Like Kim’s study, other research indicates that it’s good to catch up on sleep, but not too much.

A 2023 study, for example, found that when adolescents regularly slept in more than an hour on weekends, they had more depressive symptoms and were sleepier during the day a year later. According to a 2022 survey of more than 270,000 adolescents, the optimal range might be a little bigger. Those who had the lowest risk of depression slept up to 1.5 times more on weekends – that’s 10.5 hours for a 7-hour weeknight sleeper. 

The U-shaped curve makes sense, Kim says. “By sleeping in too much on weekends, your internal clock gets delayed, then on Sunday night, you might struggle to fall asleep, and Monday morning feels brutal,” she says. “So it’s not that sleeping in a bit is bad. It’s that when you swing too far, you might be putting your body in a perpetual state of catch-up. And that instability and rhythm can affect mental health over time.”

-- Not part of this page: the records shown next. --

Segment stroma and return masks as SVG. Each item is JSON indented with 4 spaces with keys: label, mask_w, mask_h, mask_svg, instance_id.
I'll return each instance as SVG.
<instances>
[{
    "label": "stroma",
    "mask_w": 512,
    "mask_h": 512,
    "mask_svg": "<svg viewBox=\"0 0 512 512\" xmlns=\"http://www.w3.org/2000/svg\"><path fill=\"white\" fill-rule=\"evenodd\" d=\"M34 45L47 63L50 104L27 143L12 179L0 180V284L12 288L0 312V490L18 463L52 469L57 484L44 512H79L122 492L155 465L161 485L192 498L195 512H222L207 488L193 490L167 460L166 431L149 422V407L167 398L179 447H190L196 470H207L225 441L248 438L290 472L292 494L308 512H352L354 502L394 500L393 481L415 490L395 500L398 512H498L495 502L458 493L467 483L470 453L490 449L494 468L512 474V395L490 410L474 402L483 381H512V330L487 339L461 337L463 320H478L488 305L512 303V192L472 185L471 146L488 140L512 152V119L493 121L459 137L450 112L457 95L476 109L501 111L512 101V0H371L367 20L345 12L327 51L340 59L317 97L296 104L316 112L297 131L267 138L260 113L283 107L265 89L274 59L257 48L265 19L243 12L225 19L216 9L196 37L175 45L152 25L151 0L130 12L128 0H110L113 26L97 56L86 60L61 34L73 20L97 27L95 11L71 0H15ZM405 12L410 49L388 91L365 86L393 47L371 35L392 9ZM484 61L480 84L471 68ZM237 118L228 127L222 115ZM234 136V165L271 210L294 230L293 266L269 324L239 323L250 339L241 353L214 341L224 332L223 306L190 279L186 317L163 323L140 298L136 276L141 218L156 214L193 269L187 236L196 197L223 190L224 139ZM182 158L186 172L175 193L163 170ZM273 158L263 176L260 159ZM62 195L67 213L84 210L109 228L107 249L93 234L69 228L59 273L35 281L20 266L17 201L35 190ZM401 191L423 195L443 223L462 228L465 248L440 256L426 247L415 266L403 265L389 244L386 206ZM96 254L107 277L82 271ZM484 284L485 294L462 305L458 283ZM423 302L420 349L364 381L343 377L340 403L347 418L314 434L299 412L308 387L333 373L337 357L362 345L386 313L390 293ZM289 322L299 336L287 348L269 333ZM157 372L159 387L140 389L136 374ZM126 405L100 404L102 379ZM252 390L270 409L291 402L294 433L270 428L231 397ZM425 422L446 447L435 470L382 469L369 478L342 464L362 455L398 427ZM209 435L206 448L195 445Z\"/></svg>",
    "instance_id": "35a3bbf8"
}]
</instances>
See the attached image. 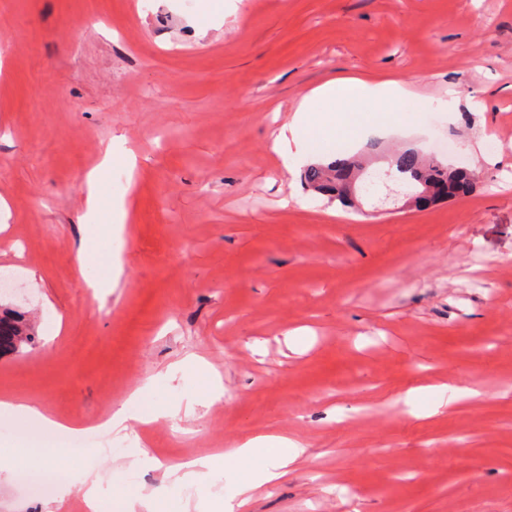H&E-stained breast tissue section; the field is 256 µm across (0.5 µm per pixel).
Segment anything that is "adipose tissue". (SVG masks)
Segmentation results:
<instances>
[{
  "instance_id": "ef3b65f1",
  "label": "adipose tissue",
  "mask_w": 512,
  "mask_h": 512,
  "mask_svg": "<svg viewBox=\"0 0 512 512\" xmlns=\"http://www.w3.org/2000/svg\"><path fill=\"white\" fill-rule=\"evenodd\" d=\"M415 111L430 107L456 114V98L424 99L407 85L395 82L369 83L356 78L334 79L312 89L300 100L291 119L272 134V148L289 176H296L302 165L322 159L332 143L340 138L351 140L370 135L380 136L399 126L398 114L404 102ZM176 403L147 404L145 389L133 391L113 409L104 422L107 430L121 431L133 424H149L175 416ZM0 415L12 416L35 424L44 434L37 442L20 441L0 448V474L11 477L20 471L33 474H56L70 461L67 440L78 438L83 430L59 422L35 403L13 398L0 399ZM232 458L245 464V474L229 471L227 458L212 453L169 464L148 455L133 452L130 471L149 468L162 472L161 485L149 491L130 490L120 500L122 512H172L174 489L214 490L216 512H222L224 494L237 501L239 512H246L252 498L262 489L277 483L289 471L309 457L306 446L278 435L257 436L242 441Z\"/></svg>"
}]
</instances>
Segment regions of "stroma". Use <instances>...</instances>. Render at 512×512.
Masks as SVG:
<instances>
[{
	"instance_id": "stroma-1",
	"label": "stroma",
	"mask_w": 512,
	"mask_h": 512,
	"mask_svg": "<svg viewBox=\"0 0 512 512\" xmlns=\"http://www.w3.org/2000/svg\"><path fill=\"white\" fill-rule=\"evenodd\" d=\"M0 0V304L30 340L0 356V398L93 434L88 482L142 448L168 463L282 435L311 459L251 512H512V0ZM335 78L456 91L455 119L413 114L381 149L434 141L477 176L426 208L347 209L286 178L272 128ZM125 201L119 238L80 266L88 173ZM494 149L487 162L477 142ZM118 258L115 288H90ZM195 355L224 399L144 432L97 420ZM480 390L425 416L416 385ZM115 154L121 155L125 167L129 171L131 177L133 170L136 167V157L128 149L123 146L120 141L112 142L104 155L103 161L94 168L88 175V188L85 194V214L79 218V224H84L87 217L96 214L100 209V195L97 189V180L100 172L112 161Z\"/></svg>"
}]
</instances>
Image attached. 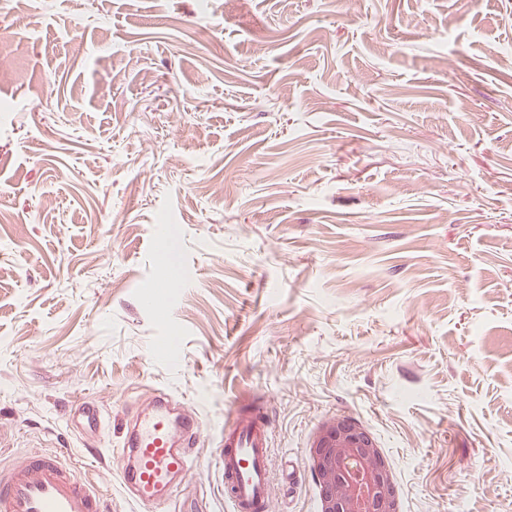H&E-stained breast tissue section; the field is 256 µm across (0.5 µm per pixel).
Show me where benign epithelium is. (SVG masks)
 <instances>
[{
	"instance_id": "7a95c632",
	"label": "benign epithelium",
	"mask_w": 512,
	"mask_h": 512,
	"mask_svg": "<svg viewBox=\"0 0 512 512\" xmlns=\"http://www.w3.org/2000/svg\"><path fill=\"white\" fill-rule=\"evenodd\" d=\"M309 464L320 486L319 512H399L386 460L358 423L341 417L323 423Z\"/></svg>"
}]
</instances>
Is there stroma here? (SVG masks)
Returning <instances> with one entry per match:
<instances>
[{
  "instance_id": "1",
  "label": "stroma",
  "mask_w": 512,
  "mask_h": 512,
  "mask_svg": "<svg viewBox=\"0 0 512 512\" xmlns=\"http://www.w3.org/2000/svg\"><path fill=\"white\" fill-rule=\"evenodd\" d=\"M0 38V465L66 449L132 512L162 390L199 465L141 512H231L250 401L271 512H318L333 417L401 512H512V0H0ZM73 416L76 427L82 426L83 429L89 428L97 430L104 425V418L100 410L90 402L78 399L73 404ZM262 406L239 405L224 421L218 469L230 493L232 512H270L266 487L271 478L270 429Z\"/></svg>"
}]
</instances>
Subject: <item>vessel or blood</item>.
<instances>
[{
	"label": "vessel or blood",
	"instance_id": "vessel-or-blood-1",
	"mask_svg": "<svg viewBox=\"0 0 512 512\" xmlns=\"http://www.w3.org/2000/svg\"><path fill=\"white\" fill-rule=\"evenodd\" d=\"M178 402L158 392L151 409L139 414L125 436V464L118 484L130 503L147 506L170 494L173 482L194 463L202 433L197 418L179 415ZM75 425L99 429L100 410L79 399ZM270 429L261 405L240 406L224 422L218 469L230 493L232 512H270L266 487L271 478ZM99 486L78 475L62 452L29 455L0 470V512H102Z\"/></svg>",
	"mask_w": 512,
	"mask_h": 512
}]
</instances>
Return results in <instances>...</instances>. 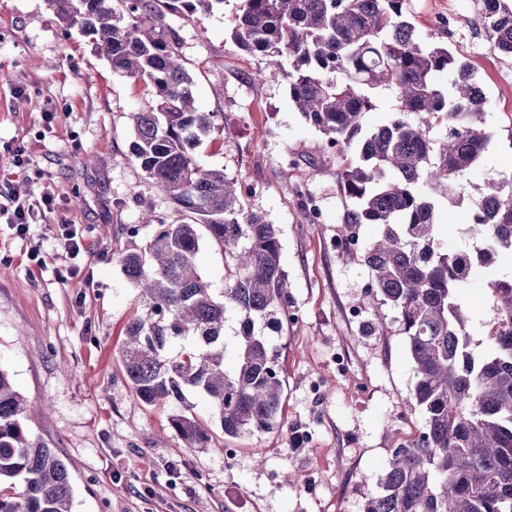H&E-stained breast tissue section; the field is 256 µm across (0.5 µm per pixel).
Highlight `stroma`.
I'll return each mask as SVG.
<instances>
[{
	"instance_id": "1",
	"label": "stroma",
	"mask_w": 512,
	"mask_h": 512,
	"mask_svg": "<svg viewBox=\"0 0 512 512\" xmlns=\"http://www.w3.org/2000/svg\"><path fill=\"white\" fill-rule=\"evenodd\" d=\"M238 4L166 21L183 39L198 109L223 117L197 162L242 181L248 209L279 230L298 317L280 338L287 428L233 441L217 428L208 447L188 448L170 426L171 408L138 400L120 362L124 328L144 307L119 259L151 234L141 227L132 238L124 227L139 224L146 202L175 217L131 156L129 114L146 90L113 74L93 39L48 0H0V180L20 198L46 188L57 200L24 234L0 224V368L28 403L32 438L65 462L72 512H363L391 449L424 427L404 336L373 335L351 316L373 305L362 254L377 228L361 225L350 251L335 246L347 158L298 112L284 80L254 81L266 61L230 39ZM482 7L407 4L423 41L440 40L470 63L487 97L481 126L494 148L464 176L469 195L489 178L512 184V56L494 48ZM17 140L30 157L22 170L6 149ZM301 192L318 222L299 208ZM67 226L87 252L68 254ZM459 301L482 357L491 349V294L478 278ZM293 431L304 435L300 446L289 441Z\"/></svg>"
}]
</instances>
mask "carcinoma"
I'll list each match as a JSON object with an SVG mask.
<instances>
[{"instance_id": "obj_1", "label": "carcinoma", "mask_w": 512, "mask_h": 512, "mask_svg": "<svg viewBox=\"0 0 512 512\" xmlns=\"http://www.w3.org/2000/svg\"><path fill=\"white\" fill-rule=\"evenodd\" d=\"M69 27L95 37L112 72L147 88L131 113V154L177 206L166 222L148 207L146 246L121 257L145 315L126 325L124 376L148 406H172L171 427L188 448H204L209 428L187 395L208 400L224 436L240 439L285 424L286 383L279 338L296 318L276 225L244 207V190L222 170L203 169L194 150L219 129L216 112L195 107L179 31L166 24L176 4L191 16L224 0H49ZM483 25L512 55V0H483ZM407 0H240L234 44L269 61L258 80L284 79L289 98L325 137L352 153L339 173L352 205L336 248L379 226L363 251L368 289L378 301L366 328L406 337L414 395L425 412L420 437L391 451L363 512H512V185L494 182L471 201L470 250L437 241L439 198H463L462 177L492 150L478 129L485 94L448 47L420 40ZM448 78L449 89L441 85ZM398 112L365 129L376 94ZM435 128L445 130L432 136ZM224 254L228 277L217 293L197 267L202 238ZM485 275L494 317L490 353L477 360L458 290ZM236 365H224L227 349ZM26 401L0 368V512H71L62 459L23 425Z\"/></svg>"}]
</instances>
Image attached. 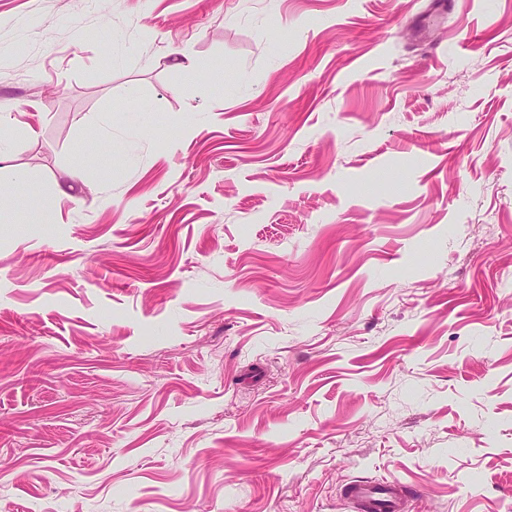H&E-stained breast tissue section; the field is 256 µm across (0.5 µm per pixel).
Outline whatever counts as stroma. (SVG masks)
Returning <instances> with one entry per match:
<instances>
[{
	"label": "stroma",
	"instance_id": "1",
	"mask_svg": "<svg viewBox=\"0 0 512 512\" xmlns=\"http://www.w3.org/2000/svg\"><path fill=\"white\" fill-rule=\"evenodd\" d=\"M431 11L0 0V512H512V0ZM403 488L398 480L382 484L354 482L347 486L346 498L356 512H406Z\"/></svg>",
	"mask_w": 512,
	"mask_h": 512
}]
</instances>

“Getting sufficient sleep during the week is important, as is going to bed at roughly the same time each night, including weekends.”

Why age might matter

However, there are some caveats. Most studies exploring adolescent catch-up sleep have looked at mental health. It’s possible that sleep patterns aren’t impacting mental health problems, but rather that adolescents predisposed to these symptoms also tend to have different sleep patterns. Or it may be that teenagers who are experiencing symptoms of depression or anxiety spend more time sleeping because of their mental health challenges.

It’s also possible that catch-up sleep affects other outcomes, such as academic performance, differently.

One of the few studies of how sleep patterns affect academic outcomes raises another potential caveat: While 1-2 hours of catch-up sleep might help older adolescents, it may backfire, at least on cognition, for younger ones. In more than 6,300 9- and 10-year-olds, those who had catch-up sleep of an hour or more were no more likely to have symptoms of depression, anxiety or behavioral problems. But they were more likely to perform poorly on intelligence and academic measures – even after controlling for other sleep measures, socioeconomic status, and physical health.

In another study, 10- to 12-year-olds who had sufficient sleep on weeknights and slept in an hour or more on weekends had poorer executive function than those who didn’t sleep in.

The bottom line? Getting sufficient sleep during the week is important, as is going to bed at roughly the same time each night, including weekends. But whether older adolescents, in particular, manage this or not, there may be no harm – and perhaps some benefit – in allowing them to sleep in an extra hour or two on the weekend.